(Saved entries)
--------------------------------------------------

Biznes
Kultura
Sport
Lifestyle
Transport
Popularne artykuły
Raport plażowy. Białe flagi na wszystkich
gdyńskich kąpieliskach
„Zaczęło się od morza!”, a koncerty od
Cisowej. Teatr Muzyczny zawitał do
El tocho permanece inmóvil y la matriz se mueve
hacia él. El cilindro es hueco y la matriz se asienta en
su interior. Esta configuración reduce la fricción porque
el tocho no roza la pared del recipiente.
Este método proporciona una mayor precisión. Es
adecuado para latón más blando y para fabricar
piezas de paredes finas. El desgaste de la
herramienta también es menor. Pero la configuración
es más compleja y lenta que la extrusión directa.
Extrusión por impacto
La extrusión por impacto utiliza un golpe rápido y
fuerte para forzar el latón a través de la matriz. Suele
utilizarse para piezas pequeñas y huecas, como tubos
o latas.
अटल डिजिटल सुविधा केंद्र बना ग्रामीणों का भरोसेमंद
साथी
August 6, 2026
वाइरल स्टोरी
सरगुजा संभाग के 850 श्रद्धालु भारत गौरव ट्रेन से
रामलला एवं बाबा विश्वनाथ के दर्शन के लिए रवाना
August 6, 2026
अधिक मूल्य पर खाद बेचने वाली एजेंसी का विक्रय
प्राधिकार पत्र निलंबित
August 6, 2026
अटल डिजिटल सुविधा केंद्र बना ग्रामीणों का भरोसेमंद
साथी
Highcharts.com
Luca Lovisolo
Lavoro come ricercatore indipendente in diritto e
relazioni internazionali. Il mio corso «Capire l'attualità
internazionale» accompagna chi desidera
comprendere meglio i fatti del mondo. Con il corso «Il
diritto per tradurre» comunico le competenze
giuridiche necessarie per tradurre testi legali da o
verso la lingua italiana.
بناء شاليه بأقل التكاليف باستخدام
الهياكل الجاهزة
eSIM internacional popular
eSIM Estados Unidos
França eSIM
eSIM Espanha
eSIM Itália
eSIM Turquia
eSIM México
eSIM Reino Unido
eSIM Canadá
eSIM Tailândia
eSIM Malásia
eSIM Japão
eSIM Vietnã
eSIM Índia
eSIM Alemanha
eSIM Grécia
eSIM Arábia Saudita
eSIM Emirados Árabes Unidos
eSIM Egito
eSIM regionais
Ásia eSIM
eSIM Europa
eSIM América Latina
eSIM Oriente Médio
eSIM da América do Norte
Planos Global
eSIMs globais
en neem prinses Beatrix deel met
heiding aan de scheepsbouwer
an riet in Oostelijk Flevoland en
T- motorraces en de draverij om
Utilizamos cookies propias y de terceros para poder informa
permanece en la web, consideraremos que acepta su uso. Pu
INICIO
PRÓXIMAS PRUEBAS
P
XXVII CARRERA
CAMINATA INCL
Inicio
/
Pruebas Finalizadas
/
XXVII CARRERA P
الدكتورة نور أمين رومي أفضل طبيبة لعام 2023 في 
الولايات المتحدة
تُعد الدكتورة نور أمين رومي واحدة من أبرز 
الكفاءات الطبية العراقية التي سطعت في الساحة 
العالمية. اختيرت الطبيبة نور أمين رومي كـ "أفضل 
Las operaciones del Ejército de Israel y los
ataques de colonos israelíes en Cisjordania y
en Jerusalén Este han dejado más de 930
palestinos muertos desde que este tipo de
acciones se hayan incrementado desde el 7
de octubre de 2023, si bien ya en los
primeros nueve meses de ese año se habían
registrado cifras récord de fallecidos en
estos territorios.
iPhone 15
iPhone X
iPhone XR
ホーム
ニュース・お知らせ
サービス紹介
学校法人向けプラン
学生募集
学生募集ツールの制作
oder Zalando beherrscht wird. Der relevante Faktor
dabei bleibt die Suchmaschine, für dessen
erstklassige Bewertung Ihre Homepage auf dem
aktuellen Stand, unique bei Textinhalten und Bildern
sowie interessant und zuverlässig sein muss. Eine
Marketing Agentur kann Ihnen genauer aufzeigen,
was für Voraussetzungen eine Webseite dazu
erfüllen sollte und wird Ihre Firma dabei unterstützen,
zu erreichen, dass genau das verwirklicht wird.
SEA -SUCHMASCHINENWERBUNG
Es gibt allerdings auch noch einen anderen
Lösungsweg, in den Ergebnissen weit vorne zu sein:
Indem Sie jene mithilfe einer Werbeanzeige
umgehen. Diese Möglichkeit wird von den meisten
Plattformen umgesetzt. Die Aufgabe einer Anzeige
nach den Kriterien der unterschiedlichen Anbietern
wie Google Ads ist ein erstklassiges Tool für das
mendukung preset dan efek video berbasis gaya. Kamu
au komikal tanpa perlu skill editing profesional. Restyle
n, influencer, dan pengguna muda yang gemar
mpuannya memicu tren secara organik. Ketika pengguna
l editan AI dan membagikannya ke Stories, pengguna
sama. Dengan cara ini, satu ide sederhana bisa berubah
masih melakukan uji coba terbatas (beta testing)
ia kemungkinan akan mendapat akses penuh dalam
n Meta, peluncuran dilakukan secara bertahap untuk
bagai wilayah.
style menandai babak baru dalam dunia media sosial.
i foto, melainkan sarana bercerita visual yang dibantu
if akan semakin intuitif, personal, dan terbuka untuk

--------------------------------------------------

Copy out, word for word, everything from the start of the items down to and including the line containing "su interior. Esta".

→ TASK RESULT
Biznes
Kultura
Sport
Lifestyle
Transport
Popularne artykuły
Raport plażowy. Białe flagi na wszystkich
gdyńskich kąpieliskach
„Zaczęło się od morza!”, a koncerty od
Cisowej. Teatr Muzyczny zawitał do
El tocho permanece inmóvil y la matriz se mueve
hacia él. El cilindro es hueco y la matriz se asienta en
su interior. Esta configuración reduce la fricción porque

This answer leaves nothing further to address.